Reproduce every line of text in the listing below without changing any of it, and leave the pictures out of your answer.

+++++

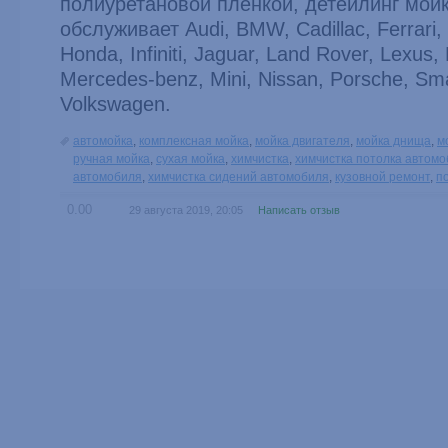
полиуретановой пленкой, детейлинг мой
обслуживает Audi, BMW, Cadillac, Ferrari,
Honda, Infiniti, Jaguar, Land Rover, Lexus,
Mercedes-benz, Mini, Nissan, Porsche, Sma
Volkswagen.
автомойка
,
комплексная мойка
,
мойка двигателя
,
мойка днища
,
м
ручная мойка
,
сухая мойка
,
химчистка
,
химчистка потолка автом
автомобиля
,
химчистка сидений автомобиля
,
кузовной ремонт
,
п
0.00
29 августа 2019, 20:05
Написать отзыв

+++++

• _EXERCISE RESPONSE_:
полиуретановой пленкой, детейлинг мой
обслуживает Audi, BMW, Cadillac, Ferrari,
Honda, Infiniti, Jaguar, Land Rover, Lexus,
Mercedes-benz, Mini, Nissan, Porsche, Sma
Volkswagen.
автомойка
,
комплексная мойка
,
мойка двигателя
,
мойка днища
,
м
ручная мойка
,
сухая мойка
,
химчистка
,
химчистка потолка автом
автомобиля
,
химчистка сидений автомобиля
,
кузовной ремонт
,
п
0.00
29 августа 2019, 20:05
Написать отзыв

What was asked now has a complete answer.